- About this exercise -
Please edit the material from its start through the line containing "2: (1007, 358)", replacing "zero-indexed" with "0-indexed" and keeping everything else the same. Leave the pictures out of your answer.

Stored items from a collection
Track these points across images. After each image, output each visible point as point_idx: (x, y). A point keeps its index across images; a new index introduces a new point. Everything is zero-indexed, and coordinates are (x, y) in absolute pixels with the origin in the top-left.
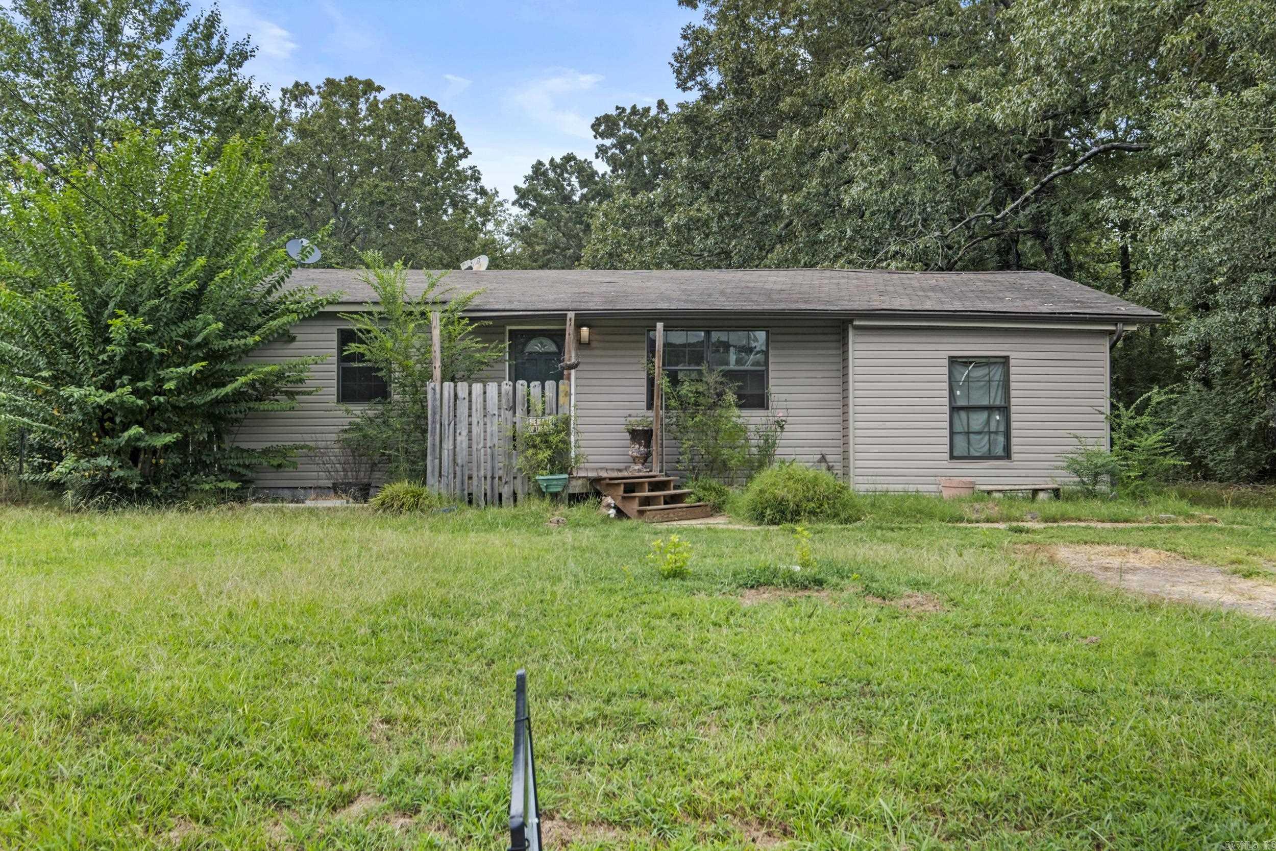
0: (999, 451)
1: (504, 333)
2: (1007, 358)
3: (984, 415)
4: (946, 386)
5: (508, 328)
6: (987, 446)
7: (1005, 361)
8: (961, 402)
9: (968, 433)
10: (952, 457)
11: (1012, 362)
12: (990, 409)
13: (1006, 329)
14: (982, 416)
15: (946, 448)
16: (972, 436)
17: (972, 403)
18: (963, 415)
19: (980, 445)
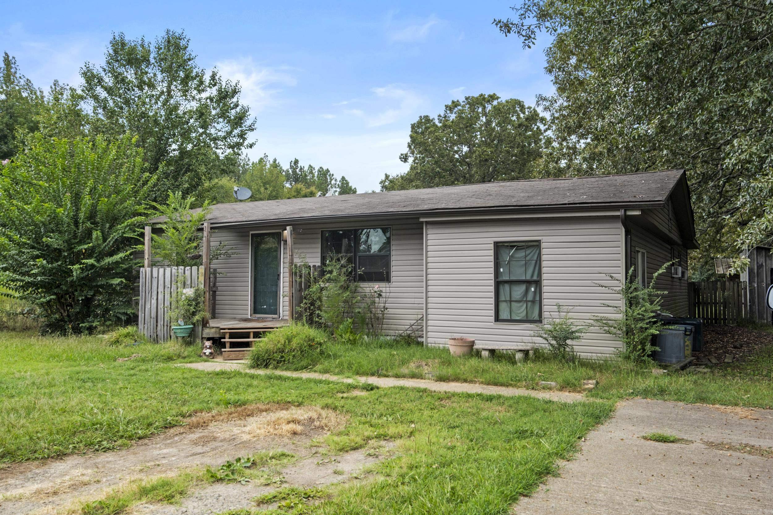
0: (535, 316)
1: (249, 236)
2: (539, 241)
3: (523, 287)
4: (492, 265)
5: (251, 232)
6: (525, 312)
7: (536, 245)
8: (506, 278)
9: (511, 301)
10: (497, 319)
11: (543, 245)
12: (528, 283)
13: (538, 219)
14: (522, 288)
15: (492, 313)
16: (513, 304)
17: (513, 278)
18: (507, 287)
19: (520, 311)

- Exercise output -
Track these points across images. After each image, output each visible point as point_idx: (x, y). A point keeps its index across images; a new index introduces a new point. Everything is 0-indexed, and coordinates are (x, y) in absolute pixels with the origin in the top-left.
0: (999, 451)
1: (504, 333)
2: (1007, 358)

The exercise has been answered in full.